I'm finding that Overdrive is a terrible way for me to listen to audiobooks. It doesn't fit my general approach because my tendency is to listen to an hour of this and an hour of that and then not go back to audiobooks for a week or three. Overdrive only gives me 14 days, and I mostly don't finish in time. It's not usually that I'm not interested, just that I can't handle that much all at once.

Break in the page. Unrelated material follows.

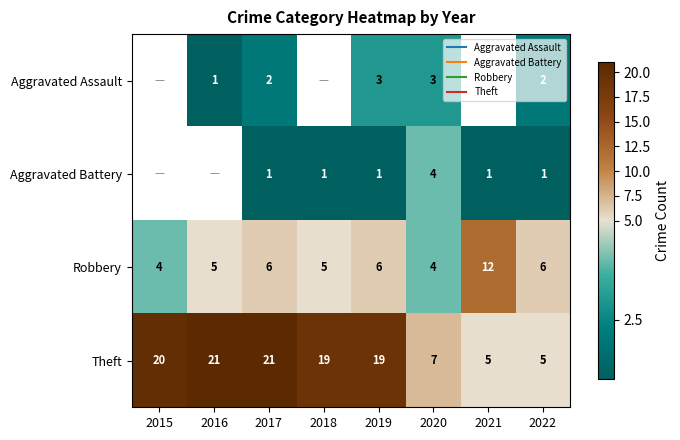

Which category has the highest value in the Theft series?

2016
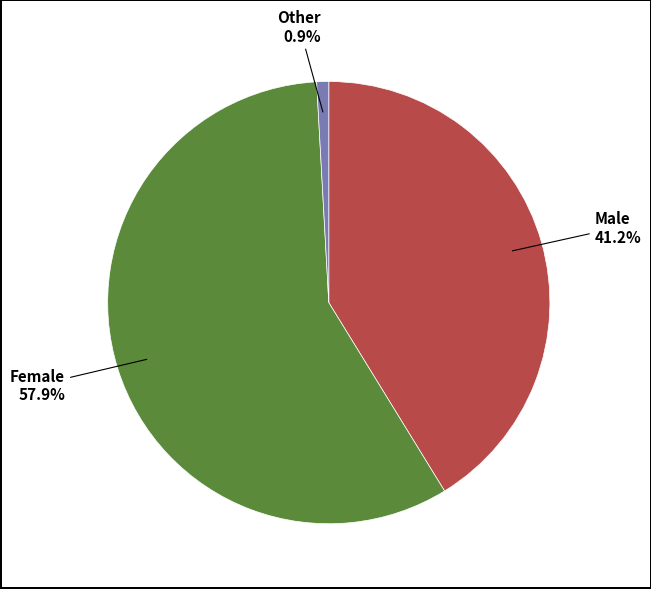

Is there any slice that represents more than half of the pie?

Yes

I'm still having days when I'm very light sensitive. Unfortunately, I often don't realize that that's the problem until my eyes ache. It feels like dry eyes but isn't.

Not that I don't have dry eyes-- At that appointment I had with an eye specialist a few weeks back, the doctor told me to apply heat to my eyes at least twice a day and then to massage my eyelids, top and bottom. Apparently I have problems with the oils that are supposed to keep my eyes from drying out. The heat is meant to melt those oils a bit and the massage to spread them to where they ought to be going naturally. He said that artificial tears won't help because it's not lack of fluid that's the underlying issue; it's that the oils are necessary in order for the water-based bits to do anything.

I can tell that the heat and massage are changing something, so I guess this will be part of my routine from here on out.

Tomorrow, we're getting together with Scott's family to celebrate our nephew's birthday. He's twenty this year. Scott's sister is still trying to find a restaurant that has food I can eat. Sadly, this one isn't looking promising. It's a sushi place. They don't seem to do anything else, and all of their rolls contain cucumber which makes me sick. I'm probably going to end up ordering the tofu appetizer and, maybe, the tempura appetizer. The fried elements are risky, but I'm hoping neither dish will have added seasoning.